What are we looking for?

How Canadian focused equity funds have fared over five years.

This fund category was created in 2006 after Ottawa scrapped the 30-per-cent foreign content limit. Their managers can invest up to 50 per cent in foreign stocks, allowing them to shop the world to beat the resource-heavy S&P/TSX Total Return Index. (Their personal benchmarks may differ.)

The screen

We screened for the best and worst performers over five years to March 31. U.S. dollar, segregated, pooled and duplicate versions of funds were excluded.

What did we find?

A dynamic duo of funds at the top of the class.

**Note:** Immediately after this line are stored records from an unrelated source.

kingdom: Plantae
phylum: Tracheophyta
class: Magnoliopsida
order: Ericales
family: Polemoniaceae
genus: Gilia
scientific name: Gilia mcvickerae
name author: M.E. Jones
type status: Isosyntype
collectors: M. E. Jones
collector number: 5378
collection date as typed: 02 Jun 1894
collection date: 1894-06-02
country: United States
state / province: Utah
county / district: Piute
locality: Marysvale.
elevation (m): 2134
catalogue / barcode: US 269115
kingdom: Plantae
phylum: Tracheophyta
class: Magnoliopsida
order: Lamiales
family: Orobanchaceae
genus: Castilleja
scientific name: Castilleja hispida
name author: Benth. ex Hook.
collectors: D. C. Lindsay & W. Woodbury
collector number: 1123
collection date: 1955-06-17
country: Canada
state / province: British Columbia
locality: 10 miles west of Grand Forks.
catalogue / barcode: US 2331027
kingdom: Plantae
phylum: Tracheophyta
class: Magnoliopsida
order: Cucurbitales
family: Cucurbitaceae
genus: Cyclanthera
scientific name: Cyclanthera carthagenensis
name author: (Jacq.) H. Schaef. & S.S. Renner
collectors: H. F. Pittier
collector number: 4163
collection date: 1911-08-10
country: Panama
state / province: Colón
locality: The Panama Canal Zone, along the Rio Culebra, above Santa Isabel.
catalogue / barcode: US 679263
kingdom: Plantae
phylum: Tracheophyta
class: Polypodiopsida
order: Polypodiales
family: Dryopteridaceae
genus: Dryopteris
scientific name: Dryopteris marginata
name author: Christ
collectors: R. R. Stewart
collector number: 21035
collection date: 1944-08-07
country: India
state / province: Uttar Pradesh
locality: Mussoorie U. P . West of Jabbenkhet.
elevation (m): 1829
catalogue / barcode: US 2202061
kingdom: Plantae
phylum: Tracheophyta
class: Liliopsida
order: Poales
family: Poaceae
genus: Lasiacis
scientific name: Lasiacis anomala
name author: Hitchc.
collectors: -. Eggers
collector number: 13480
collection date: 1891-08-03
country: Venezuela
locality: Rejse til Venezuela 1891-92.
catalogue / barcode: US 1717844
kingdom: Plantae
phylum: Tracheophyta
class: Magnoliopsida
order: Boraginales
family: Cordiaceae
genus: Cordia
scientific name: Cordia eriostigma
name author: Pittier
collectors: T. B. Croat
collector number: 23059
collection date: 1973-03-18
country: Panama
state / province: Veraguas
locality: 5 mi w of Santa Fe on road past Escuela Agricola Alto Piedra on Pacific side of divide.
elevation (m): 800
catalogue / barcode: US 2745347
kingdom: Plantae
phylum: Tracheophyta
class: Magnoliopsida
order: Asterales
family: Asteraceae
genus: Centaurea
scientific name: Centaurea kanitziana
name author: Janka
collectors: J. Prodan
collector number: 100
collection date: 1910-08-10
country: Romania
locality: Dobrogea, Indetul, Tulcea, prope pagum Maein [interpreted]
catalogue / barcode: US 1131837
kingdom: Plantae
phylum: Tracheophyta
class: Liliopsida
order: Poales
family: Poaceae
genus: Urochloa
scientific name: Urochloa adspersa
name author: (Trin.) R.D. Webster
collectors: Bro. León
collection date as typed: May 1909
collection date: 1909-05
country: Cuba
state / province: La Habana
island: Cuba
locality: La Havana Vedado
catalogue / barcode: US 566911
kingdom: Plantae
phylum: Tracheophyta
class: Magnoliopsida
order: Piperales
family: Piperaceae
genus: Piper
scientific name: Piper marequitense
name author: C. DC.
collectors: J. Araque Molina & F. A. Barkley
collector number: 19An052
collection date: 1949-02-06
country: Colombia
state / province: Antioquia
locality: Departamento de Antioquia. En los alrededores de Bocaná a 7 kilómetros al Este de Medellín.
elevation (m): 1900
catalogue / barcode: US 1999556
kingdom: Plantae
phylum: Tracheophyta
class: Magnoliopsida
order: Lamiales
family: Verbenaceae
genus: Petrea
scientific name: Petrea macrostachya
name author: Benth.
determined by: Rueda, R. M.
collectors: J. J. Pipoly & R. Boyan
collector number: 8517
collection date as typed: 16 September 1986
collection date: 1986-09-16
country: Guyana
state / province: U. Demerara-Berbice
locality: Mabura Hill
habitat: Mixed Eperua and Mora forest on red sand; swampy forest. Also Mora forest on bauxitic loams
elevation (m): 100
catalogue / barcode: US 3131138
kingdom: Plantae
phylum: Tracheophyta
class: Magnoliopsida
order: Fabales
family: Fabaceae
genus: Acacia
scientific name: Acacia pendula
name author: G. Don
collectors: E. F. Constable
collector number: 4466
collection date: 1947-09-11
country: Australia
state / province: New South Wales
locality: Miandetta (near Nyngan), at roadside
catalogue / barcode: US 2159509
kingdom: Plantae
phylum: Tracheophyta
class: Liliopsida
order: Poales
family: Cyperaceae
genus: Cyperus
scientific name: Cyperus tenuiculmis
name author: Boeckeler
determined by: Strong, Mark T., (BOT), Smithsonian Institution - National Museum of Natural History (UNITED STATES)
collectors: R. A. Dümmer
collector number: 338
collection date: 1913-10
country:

David Taylor runs Dynamic Canadian Value Class and Dynamic Value Fund of Canada, which respectively, posted annualized returns of 7.7 per cent and 7.5 per cent. These funds, which are 80-per-cent invested in the same stocks, were among four that beat the index's 6-per-cent gain.

He attributes his success to his use of cash, big sector bets and being contrarian by buying cheap stocks with potential catalysts. "If you want to be No. 1, you can't build a portfolio that looks like everybody else," said the manager with Goodman & Co. Investment Counsel Ltd.

By the time the stock market crashed in late 2008, he had already boosted cash to 20 per cent. That helped cushion the blow. But his funds benefited from the strong rebound because he had put all his cash to work as the market was bottoming in March, 2009.

Still, Mr. Taylor's best move came when he slashed his energy weighting that year to 11 per cent versus 30 per cent for the index. It was a contrarian move as oil was then trading at $145 (U.S.) a barrel, and some analysts predicted the commodity would keep soaring to $200. Instead, he bought "very cheap" gold stocks when that metal was trading around $500 an ounce compared with $1,500 today.

He bought names such as Osisko Mining, Eldorado Gold, Tahoe Resources and also Andean Resources, which has been taken over by Goldcorp. "I bought gold and silver [stocks]when everybody was madly in love with and only cared about oil," he recalled.

While his foreign content has fluctuated between 15 and 35 per cent, most of his funds' gains over five years ironically have come from Canadian stocks. "But my foreign content has gone up to 25 per cent now because I have sold into this resource rally," he said.

So what's he buying now? U.S. names such as Consol Energy, Arch Coal and Bank of America, Mr. Taylor said.